**Task objective:** An exact, complete copy of the lines below is the expected answer.

======== Input material

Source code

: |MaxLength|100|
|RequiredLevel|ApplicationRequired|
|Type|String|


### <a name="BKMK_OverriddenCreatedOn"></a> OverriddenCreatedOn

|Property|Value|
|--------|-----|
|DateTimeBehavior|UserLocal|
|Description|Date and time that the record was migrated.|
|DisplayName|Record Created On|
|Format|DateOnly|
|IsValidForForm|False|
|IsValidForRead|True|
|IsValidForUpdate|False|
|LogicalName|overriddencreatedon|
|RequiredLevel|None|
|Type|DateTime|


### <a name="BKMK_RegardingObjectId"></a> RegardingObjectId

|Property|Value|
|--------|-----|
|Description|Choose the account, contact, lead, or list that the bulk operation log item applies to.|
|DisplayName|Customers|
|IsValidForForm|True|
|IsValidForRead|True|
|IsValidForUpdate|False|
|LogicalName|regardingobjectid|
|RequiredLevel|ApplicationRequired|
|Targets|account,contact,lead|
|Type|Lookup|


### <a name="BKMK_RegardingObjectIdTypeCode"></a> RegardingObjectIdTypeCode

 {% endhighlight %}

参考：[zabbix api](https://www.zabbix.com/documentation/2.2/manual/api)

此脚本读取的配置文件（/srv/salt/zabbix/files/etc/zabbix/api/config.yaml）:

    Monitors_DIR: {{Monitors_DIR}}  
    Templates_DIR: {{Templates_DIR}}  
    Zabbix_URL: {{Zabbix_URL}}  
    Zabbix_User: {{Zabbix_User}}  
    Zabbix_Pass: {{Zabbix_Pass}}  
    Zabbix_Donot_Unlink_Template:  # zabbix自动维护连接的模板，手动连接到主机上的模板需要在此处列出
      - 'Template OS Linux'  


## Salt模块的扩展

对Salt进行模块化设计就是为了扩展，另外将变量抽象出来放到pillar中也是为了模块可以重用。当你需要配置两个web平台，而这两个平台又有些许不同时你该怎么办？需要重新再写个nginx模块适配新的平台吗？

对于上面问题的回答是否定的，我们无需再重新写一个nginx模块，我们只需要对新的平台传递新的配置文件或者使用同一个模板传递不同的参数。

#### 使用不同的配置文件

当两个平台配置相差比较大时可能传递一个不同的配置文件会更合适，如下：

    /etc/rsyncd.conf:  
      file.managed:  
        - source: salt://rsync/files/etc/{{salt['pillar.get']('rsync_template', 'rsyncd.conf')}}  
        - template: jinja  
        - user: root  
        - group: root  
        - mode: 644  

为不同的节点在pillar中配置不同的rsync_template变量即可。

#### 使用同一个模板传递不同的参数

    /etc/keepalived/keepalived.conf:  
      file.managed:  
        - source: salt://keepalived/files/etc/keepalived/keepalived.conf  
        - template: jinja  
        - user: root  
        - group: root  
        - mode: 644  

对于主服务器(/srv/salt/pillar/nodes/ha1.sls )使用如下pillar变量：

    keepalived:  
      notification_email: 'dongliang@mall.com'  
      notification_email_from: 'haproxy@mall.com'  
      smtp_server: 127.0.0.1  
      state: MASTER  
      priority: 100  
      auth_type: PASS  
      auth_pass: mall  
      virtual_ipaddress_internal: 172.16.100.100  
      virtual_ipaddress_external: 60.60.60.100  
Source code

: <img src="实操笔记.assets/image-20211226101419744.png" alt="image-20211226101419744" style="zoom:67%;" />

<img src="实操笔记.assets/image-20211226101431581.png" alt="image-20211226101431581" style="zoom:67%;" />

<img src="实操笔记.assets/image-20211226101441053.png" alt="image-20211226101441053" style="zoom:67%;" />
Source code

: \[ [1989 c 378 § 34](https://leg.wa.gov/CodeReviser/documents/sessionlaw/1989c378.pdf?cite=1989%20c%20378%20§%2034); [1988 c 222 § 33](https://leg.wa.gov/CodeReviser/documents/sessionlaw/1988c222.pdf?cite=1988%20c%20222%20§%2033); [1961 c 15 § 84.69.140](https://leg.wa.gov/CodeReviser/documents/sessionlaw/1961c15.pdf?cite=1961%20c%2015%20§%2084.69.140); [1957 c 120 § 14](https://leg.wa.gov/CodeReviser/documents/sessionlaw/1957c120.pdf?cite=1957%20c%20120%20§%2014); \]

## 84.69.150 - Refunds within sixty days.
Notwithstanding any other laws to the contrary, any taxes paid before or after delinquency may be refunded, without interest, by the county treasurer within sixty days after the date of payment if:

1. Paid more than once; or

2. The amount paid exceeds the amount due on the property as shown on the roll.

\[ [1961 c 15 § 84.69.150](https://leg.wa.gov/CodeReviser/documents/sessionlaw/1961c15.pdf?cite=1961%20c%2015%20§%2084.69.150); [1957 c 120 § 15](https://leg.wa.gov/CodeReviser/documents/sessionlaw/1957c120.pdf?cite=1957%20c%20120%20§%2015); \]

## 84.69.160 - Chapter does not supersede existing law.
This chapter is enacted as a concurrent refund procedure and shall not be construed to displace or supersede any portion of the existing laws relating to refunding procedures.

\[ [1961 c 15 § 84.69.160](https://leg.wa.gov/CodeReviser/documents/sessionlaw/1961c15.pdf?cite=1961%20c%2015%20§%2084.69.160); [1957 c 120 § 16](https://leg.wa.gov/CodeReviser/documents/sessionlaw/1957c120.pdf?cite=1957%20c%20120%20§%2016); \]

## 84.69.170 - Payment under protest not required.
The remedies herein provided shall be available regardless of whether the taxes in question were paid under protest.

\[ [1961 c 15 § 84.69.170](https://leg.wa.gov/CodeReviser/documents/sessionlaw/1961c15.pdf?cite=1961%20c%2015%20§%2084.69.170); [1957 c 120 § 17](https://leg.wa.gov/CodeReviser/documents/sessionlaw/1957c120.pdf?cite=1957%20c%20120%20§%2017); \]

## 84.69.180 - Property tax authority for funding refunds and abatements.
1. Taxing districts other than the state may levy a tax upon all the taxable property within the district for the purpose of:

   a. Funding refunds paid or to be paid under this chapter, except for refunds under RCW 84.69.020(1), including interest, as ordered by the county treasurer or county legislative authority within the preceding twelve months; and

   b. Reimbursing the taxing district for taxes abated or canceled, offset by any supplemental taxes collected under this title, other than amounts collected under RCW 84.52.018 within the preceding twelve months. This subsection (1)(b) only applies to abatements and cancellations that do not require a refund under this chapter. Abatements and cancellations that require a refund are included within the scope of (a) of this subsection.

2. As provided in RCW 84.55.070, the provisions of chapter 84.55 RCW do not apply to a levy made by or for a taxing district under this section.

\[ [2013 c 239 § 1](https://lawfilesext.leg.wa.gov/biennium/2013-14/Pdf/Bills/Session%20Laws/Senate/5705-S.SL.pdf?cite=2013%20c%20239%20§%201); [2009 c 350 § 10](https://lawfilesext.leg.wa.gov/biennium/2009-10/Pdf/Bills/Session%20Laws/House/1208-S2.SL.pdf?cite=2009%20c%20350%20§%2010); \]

================

**Expected answer:**
Source code

: |MaxLength|100|
|RequiredLevel|ApplicationRequired|
|Type|String|


### <a name="BKMK_OverriddenCreatedOn"></a> OverriddenCreatedOn

|Property|Value|
|--------|-----|
|DateTimeBehavior|UserLocal|
|Description|Date and time that the record was migrated.|
|DisplayName|Record Created On|
|Format|DateOnly|
|IsValidForForm|False|
|IsValidForRead|True|
|IsValidForUpdate|False|
|LogicalName|overriddencreatedon|
|RequiredLevel|None|
|Type|DateTime|


### <a name="BKMK_RegardingObjectId"></a> RegardingObjectId

|Property|Value|
|--------|-----|
|Description|Choose the account, contact, lead, or list that the bulk operation log item applies to.|
|DisplayName|Customers|
|IsValidForForm|True|
|IsValidForRead|True|
|IsValidForUpdate|False|
|LogicalName|regardingobjectid|
|RequiredLevel|ApplicationRequired|
|Targets|account,contact,lead|
|Type|Lookup|


### <a name="BKMK_RegardingObjectIdTypeCode"></a> RegardingObjectIdTypeCode

 {% endhighlight %}

参考：[zabbix api](https://www.zabbix.com/documentation/2.2/manual/api)

此脚本读取的配置文件（/srv/salt/zabbix/files/etc/zabbix/api/config.yaml）:

    Monitors_DIR: {{Monitors_DIR}}  
    Templates_DIR: {{Templates_DIR}}  
    Zabbix_URL: {{Zabbix_URL}}  
    Zabbix_User: {{Zabbix_User}}  
    Zabbix_Pass: {{Zabbix_Pass}}  
    Zabbix_Donot_Unlink_Template:  # zabbix自动维护连接的模板，手动连接到主机上的模板需要在此处列出
      - 'Template OS Linux'  


## Salt模块的扩展

对Salt进行模块化设计就是为了扩展，另外将变量抽象出来放到pillar中也是为了模块可以重用。当你需要配置两个web平台，而这两个平台又有些许不同时你该怎么办？需要重新再写个nginx模块适配新的平台吗？

对于上面问题的回答是否定的，我们无需再重新写一个nginx模块，我们只需要对新的平台传递新的配置文件或者使用同一个模板传递不同的参数。

#### 使用不同的配置文件

当两个平台配置相差比较大时可能传递一个不同的配置文件会更合适，如下：

    /etc/rsyncd.conf:  
      file.managed:  
        - source: salt://rsync/files/etc/{{salt['pillar.get']('rsync_template', 'rsyncd.conf')}}  
        - template: jinja  
        - user: root  
        - group: root  
        - mode: 644  

为不同的节点在pillar中配置不同的rsync_template变量即可。

#### 使用同一个模板传递不同的参数

    /etc/keepalived/keepalived.conf:  
      file.managed:  
        - source: salt://keepalived/files/etc/keepalived/keepalived.conf  
        - template: jinja  
        - user: root  
        - group: root  
        - mode: 644  

对于主服务器(/srv/salt/pillar/nodes/ha1.sls )使用如下pillar变量：

    keepalived:  
      notification_email: 'dongliang@mall.com'  
      notification_email_from: 'haproxy@mall.com'  
      smtp_server: 127.0.0.1  
      state: MASTER  
      priority: 100  
      auth_type: PASS  
      auth_pass: mall  
      virtual_ipaddress_internal: 172.16.100.100  
      virtual_ipaddress_external: 60.60.60.100  
Source code

: <img src="实操笔记.assets/image-20211226101419744.png" alt="image-20211226101419744" style="zoom:67%;" />

<img src="实操笔记.assets/image-20211226101431581.png" alt="image-20211226101431581" style="zoom:67%;" />

<img src="实操笔记.assets/image-20211226101441053.png" alt="image-20211226101441053" style="zoom:67%;" />
Source code

: \[ [1989 c 378 § 34](https://leg.wa.gov/CodeReviser/documents/sessionlaw/1989c378.pdf?cite=1989%20c%20378%20§%2034); [1988 c 222 § 33](https://leg.wa.gov/CodeReviser/documents/sessionlaw/1988c222.pdf?cite=1988%20c%20222%20§%2033); [1961 c 15 § 84.69.140](https://leg.wa.gov/CodeReviser/documents/sessionlaw/1961c15.pdf?cite=1961%20c%2015%20§%2084.69.140); [1957 c 120 § 14](https://leg.wa.gov/CodeReviser/documents/sessionlaw/1957c120.pdf?cite=1957%20c%20120%20§%2014); \]

## 84.69.150 - Refunds within sixty days.
Notwithstanding any other laws to the contrary, any taxes paid before or after delinquency may be refunded, without interest, by the county treasurer within sixty days after the date of payment if:

1. Paid more than once; or

2. The amount paid exceeds the amount due on the property as shown on the roll.

\[ [1961 c 15 § 84.69.150](https://leg.wa.gov/CodeReviser/documents/sessionlaw/1961c15.pdf?cite=1961%20c%2015%20§%2084.69.150); [1957 c 120 § 15](https://leg.wa.gov/CodeReviser/documents/sessionlaw/1957c120.pdf?cite=1957%20c%20120%20§%2015); \]

## 84.69.160 - Chapter does not supersede existing law.
This chapter is enacted as a concurrent refund procedure and shall not be construed to displace or supersede any portion of the existing laws relating to refunding procedures.

\[ [1961 c 15 § 84.69.160](https://leg.wa.gov/CodeReviser/documents/sessionlaw/1961c15.pdf?cite=1961%20c%2015%20§%2084.69.160); [1957 c 120 § 16](https://leg.wa.gov/CodeReviser/documents/sessionlaw/1957c120.pdf?cite=1957%20c%20120%20§%2016); \]

## 84.69.170 - Payment under protest not required.
The remedies herein provided shall be available regardless of whether the taxes in question were paid under protest.

\[ [1961 c 15 § 84.69.170](https://leg.wa.gov/CodeReviser/documents/sessionlaw/1961c15.pdf?cite=1961%20c%2015%20§%2084.69.170); [1957 c 120 § 17](https://leg.wa.gov/CodeReviser/documents/sessionlaw/1957c120.pdf?cite=1957%20c%20120%20§%2017); \]

## 84.69.180 - Property tax authority for funding refunds and abatements.
1. Taxing districts other than the state may levy a tax upon all the taxable property within the district for the purpose of:

   a. Funding refunds paid or to be paid under this chapter, except for refunds under RCW 84.69.020(1), including interest, as ordered by the county treasurer or county legislative authority within the preceding twelve months; and

   b. Reimbursing the taxing district for taxes abated or canceled, offset by any supplemental taxes collected under this title, other than amounts collected under RCW 84.52.018 within the preceding twelve months. This subsection (1)(b) only applies to abatements and cancellations that do not require a refund under this chapter. Abatements and cancellations that require a refund are included within the scope of (a) of this subsection.

2. As provided in RCW 84.55.070, the provisions of chapter 84.55 RCW do not apply to a levy made by or for a taxing district under this section.

\[ [2013 c 239 § 1](https://lawfilesext.leg.wa.gov/biennium/2013-14/Pdf/Bills/Session%20Laws/Senate/5705-S.SL.pdf?cite=2013%20c%20239%20§%201); [2009 c 350 § 10](https://lawfilesext.leg.wa.gov/biennium/2009-10/Pdf/Bills/Session%20Laws/House/1208-S2.SL.pdf?cite=2009%20c%20350%20§%2010); \]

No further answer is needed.